Tips to help you prepare your garden for winter
Protect your plants
For winter protection, move any pots containing delicate plants like Agapanthus, Cannas, or palms into a greenhouse or conservatory. To shield them from the frost, cover the trunks of any palm trees that are buried with horticultural fleece and place a thick layer of bark mulch around the base of any other delicate species, such as Japanese maples.
Trim your borders
When annuals have completed blooming and herbaceous perennials in your borders start to fall back, prune them back to the ground. Additionally, it is worthwhile to thoroughly clean up your borders by getting rid of any weeds, dead foliage, and leaves.
Trim the edges of your lawn and remove any wasted stems from perennials but retain any plants that have attractive seed heads since they look amazing when they are frozen. Similarly, wait until late February to prune deciduous grasses because the fallen foliage also shields the plant’s crown.
Fix garden structures
The best time to perform any necessary repairs on your greenhouse, garden shed, or fencing is right after your trees, borders, and structural shrubs have been pruned back. Pay close attention to any signs of wood rot or infestations. If after close inspection it appears that your garden structure is a little beyond repair, now would be a good time to consider installing a new summer house too.
Pay close attention to trees and vegetation
To improve the overall shape of your structural shrubs, prune any stray branches, and if necessary, give your hedges one last trim before the first frost.
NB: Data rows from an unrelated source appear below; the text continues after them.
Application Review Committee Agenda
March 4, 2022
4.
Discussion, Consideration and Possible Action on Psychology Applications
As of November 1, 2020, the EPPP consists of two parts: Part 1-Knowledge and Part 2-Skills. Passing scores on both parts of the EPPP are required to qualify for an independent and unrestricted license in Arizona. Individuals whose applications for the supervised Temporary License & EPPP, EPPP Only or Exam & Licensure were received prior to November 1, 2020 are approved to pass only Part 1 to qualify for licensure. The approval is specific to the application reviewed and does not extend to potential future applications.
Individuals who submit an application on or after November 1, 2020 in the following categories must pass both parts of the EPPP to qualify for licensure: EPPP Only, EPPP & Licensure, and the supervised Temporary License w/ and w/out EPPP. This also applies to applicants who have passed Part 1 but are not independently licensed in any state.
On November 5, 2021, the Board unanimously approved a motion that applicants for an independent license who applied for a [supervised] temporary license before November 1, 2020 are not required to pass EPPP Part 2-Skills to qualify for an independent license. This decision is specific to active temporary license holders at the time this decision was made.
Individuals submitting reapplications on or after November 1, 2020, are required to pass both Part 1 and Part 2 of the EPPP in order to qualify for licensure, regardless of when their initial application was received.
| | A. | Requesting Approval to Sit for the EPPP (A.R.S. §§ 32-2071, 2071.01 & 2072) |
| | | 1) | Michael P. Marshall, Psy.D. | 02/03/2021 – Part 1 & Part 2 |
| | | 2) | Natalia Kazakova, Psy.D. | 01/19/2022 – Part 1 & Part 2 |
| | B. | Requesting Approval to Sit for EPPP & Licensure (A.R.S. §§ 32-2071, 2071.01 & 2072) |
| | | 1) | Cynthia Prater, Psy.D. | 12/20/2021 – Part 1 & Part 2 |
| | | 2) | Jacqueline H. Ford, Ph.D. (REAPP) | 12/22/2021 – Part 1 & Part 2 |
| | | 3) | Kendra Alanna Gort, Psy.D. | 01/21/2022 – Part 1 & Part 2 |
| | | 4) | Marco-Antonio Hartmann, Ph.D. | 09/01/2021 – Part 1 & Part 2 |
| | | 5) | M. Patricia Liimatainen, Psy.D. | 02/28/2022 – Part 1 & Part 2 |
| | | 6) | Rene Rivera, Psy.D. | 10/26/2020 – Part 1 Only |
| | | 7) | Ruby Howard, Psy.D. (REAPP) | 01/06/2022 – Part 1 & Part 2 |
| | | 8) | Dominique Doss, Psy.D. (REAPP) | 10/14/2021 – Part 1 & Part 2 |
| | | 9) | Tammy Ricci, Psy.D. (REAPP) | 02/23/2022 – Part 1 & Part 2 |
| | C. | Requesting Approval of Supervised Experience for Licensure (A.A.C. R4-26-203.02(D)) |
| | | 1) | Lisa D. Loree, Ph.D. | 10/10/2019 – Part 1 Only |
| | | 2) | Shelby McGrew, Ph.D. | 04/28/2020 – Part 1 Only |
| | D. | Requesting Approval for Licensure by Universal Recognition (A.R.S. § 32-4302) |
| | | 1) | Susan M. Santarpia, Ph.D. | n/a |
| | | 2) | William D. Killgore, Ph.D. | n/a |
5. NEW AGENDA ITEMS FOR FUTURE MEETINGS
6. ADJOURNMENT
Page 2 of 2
Remove the dead or damaged branches to stop the stems from rubbing against one another and developing wounds or abnormalities.
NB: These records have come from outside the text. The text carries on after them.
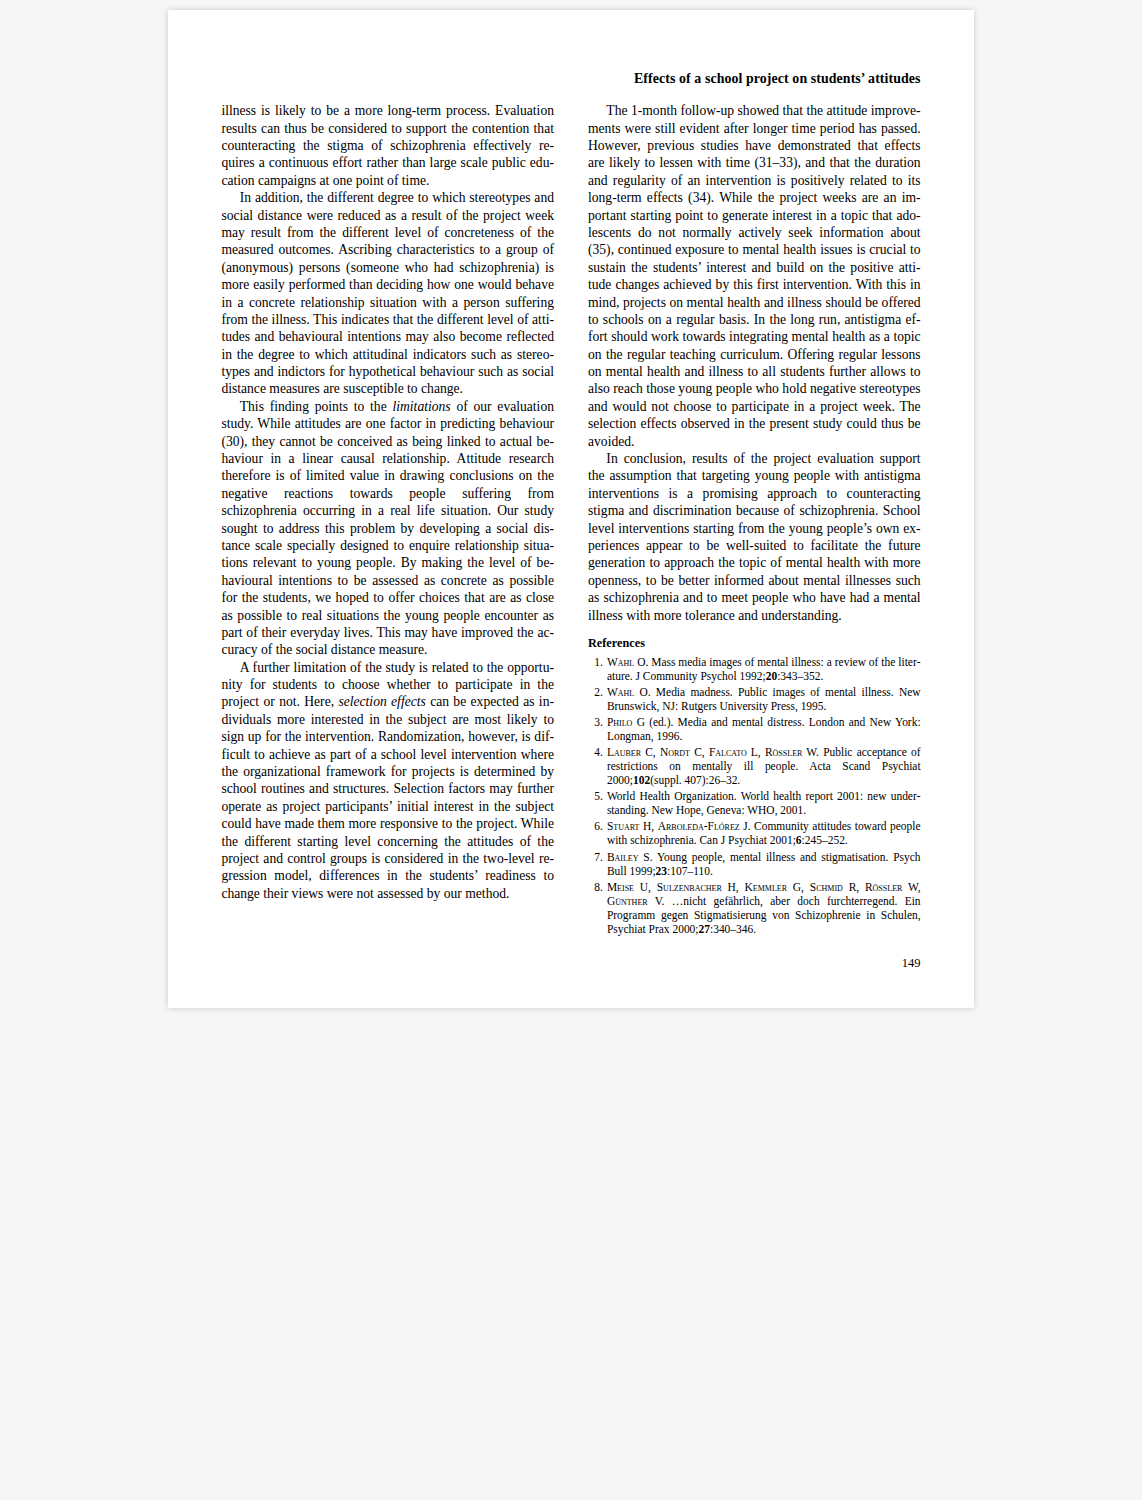Effects of a school project on students’ attitudes
illness is likely to be a more long-term process. Evaluation results can thus be considered to support the contention that counteracting the stigma of schizophrenia effectively requires a continuous effort rather than large scale public education campaigns at one point of time.
In addition, the different degree to which stereotypes and social distance were reduced as a result of the project week may result from the different level of concreteness of the measured outcomes. Ascribing characteristics to a group of (anonymous) persons (someone who had schizophrenia) is more easily performed than deciding how one would behave in a concrete relationship situation with a person suffering from the illness. This indicates that the different level of attitudes and behavioural intentions may also become reflected in the degree to which attitudinal indicators such as stereotypes and indictors for hypothetical behaviour such as social distance measures are susceptible to change.
This finding points to the limitations of our evaluation study. While attitudes are one factor in predicting behaviour (30), they cannot be conceived as being linked to actual behaviour in a linear causal relationship. Attitude research therefore is of limited value in drawing conclusions on the negative reactions towards people suffering from schizophrenia occurring in a real life situation. Our study sought to address this problem by developing a social distance scale specially designed to enquire relationship situations relevant to young people. By making the level of behavioural intentions to be assessed as concrete as possible for the students, we hoped to offer choices that are as close as possible to real situations the young people encounter as part of their everyday lives. This may have improved the accuracy of the social distance measure.
A further limitation of the study is related to the opportunity for students to choose whether to participate in the project or not. Here, selection effects can be expected as individuals more interested in the subject are most likely to sign up for the intervention. Randomization, however, is difficult to achieve as part of a school level intervention where the organizational framework for projects is determined by school routines and structures. Selection factors may further operate as project participants’ initial interest in the subject could have made them more responsive to the project. While the different starting level concerning the attitudes of the project and control groups is considered in the two-level regression model, differences in the students’ readiness to change their views were not assessed by our method.
The 1-month follow-up showed that the attitude improvements were still evident after longer time period has passed. However, previous studies have demonstrated that effects are likely to lessen with time (31–33), and that the duration and regularity of an intervention is positively related to its long-term effects (34). While the project weeks are an important starting point to generate interest in a topic that adolescents do not normally actively seek information about (35), continued exposure to mental health issues is crucial to sustain the students’ interest and build on the positive attitude changes achieved by this first intervention. With this in mind, projects on mental health and illness should be offered to schools on a regular basis. In the long run, antistigma effort should work towards integrating mental health as a topic on the regular teaching curriculum. Offering regular lessons on mental health and illness to all students further allows to also reach those young people who hold negative stereotypes and would not choose to participate in a project week. The selection effects observed in the present study could thus be avoided.
In conclusion, results of the project evaluation support the assumption that targeting young people with antistigma interventions is a promising approach to counteracting stigma and discrimination because of schizophrenia. School level interventions starting from the young people’s own experiences appear to be well-suited to facilitate the future generation to approach the topic of mental health with more openness, to be better informed about mental illnesses such as schizophrenia and to meet people who have had a mental illness with more tolerance and understanding.
References
Wahl O. Mass media images of mental illness: a review of the literature. J Community Psychol 1992;20:343–352.
Wahl O. Media madness. Public images of mental illness. New Brunswick, NJ: Rutgers University Press, 1995.
Philo G (ed.). Media and mental distress. London and New York: Longman, 1996.
Lauber C, Nordt C, Falcato L, Rössler W. Public acceptance of restrictions on mentally ill people. Acta Scand Psychiat 2000;102(suppl. 407):26–32.
World Health Organization. World health report 2001: new understanding. New Hope, Geneva: WHO, 2001.
Stuart H, Arboleda-Flórez J. Community attitudes toward people with schizophrenia. Can J Psychiat 2001;6:245–252.
Bailey S. Young people, mental illness and stigmatisation. Psych Bull 1999;23:107–110.
Meise U, Sulzenbacher H, Kemmler G, Schmid R, Rössler W, Günther V. …nicht gefährlich, aber doch furchterregend. Ein Programm gegen Stigmatisierung von Schizophrenie in Schulen, Psychiat Prax 2000;27:340–346.
149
Clean up ponds and water features
Try to avoid having leaves accumulate in your pond or water feature by temporarily covering it with a net during late autumn. This is the best time to clean your pond if it hasn’t been cleaned in a while and is starting to appear murky. If you have fish in the pond, try to be watchful during frosts to prevent the water’s surface from freezing completely; even just keeping a ball ready to float on the surface will work.
Clean roads and pavement
Once the trees have shed their leaves, clean up all the leaves and debris (it’s less demanding while things are still dry). Before the first frost, it’s also practical to thoroughly clean your pavement with a brush and soapy water so that it will be less greasy and safer throughout the winter months. Alternately, if you have a pressure washer, a good blast will do the trick.
Winter is a somewhat low-activity season for the garden, making it the perfect opportunity to complete any work you may have put off. Gardeners with experience are also aware that, despite the end of the growing season, there is still plenty of work to be done and that spring is just a few months away. Anything that is done now will lessen the burden of work afterwards.
It’s really tempting to tear everything out and till or churn the earth at the end of the season when things begin to die and look depressing. However, turning over your soil exposes all the beneficial components to the chilly winter weather.
Look out for mistakes like this and use the tips listed above to get your garden in good winter shape.